Mr Barr said he couldn’t change the news model, which was hooked on controversy and ignored much of what his Government was doing.
When asked what lessons he had learnt from the experience, a bruised Mr Barr said that there was no such things as off the record or Chatham House rules.
“I didn’t know that there would be someone secretly recording. I will now expect that everywhere I go in the context of being asked to give some frank remarks or commentary on anything that it will always be recorded,” he said.
“I won’t be the first or last politician to learn that lesson. Yes, it was a classic gotcha moment and the media love gotcha moments.”

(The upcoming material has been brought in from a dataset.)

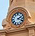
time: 2:18
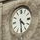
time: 4:29
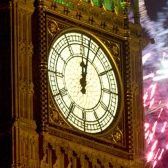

Mr Barr portrayed himself as free of media influence and said he wanted a clear separation between his Government and the media.
“What is very clear from this is that there is no newspaper editor, no broadcast editor, no journalist who can pick up the phone and demand that I change my position on anything. There is no Alan Jones-style operator in the ACT where the premier or the chief minister gets hauled in and told you will change that policy or we will campaign against you,” he said.
“Media plays its role of scrutinising government but it doesn’t have a seat at the cabinet table, it’s not elected, no one will tell me what to do.”
Seeking to put an end to the matter, Mr Barr said these were the last public comments he would make on the media.
“I’ve said my piece. Let’s move on from here,” he said.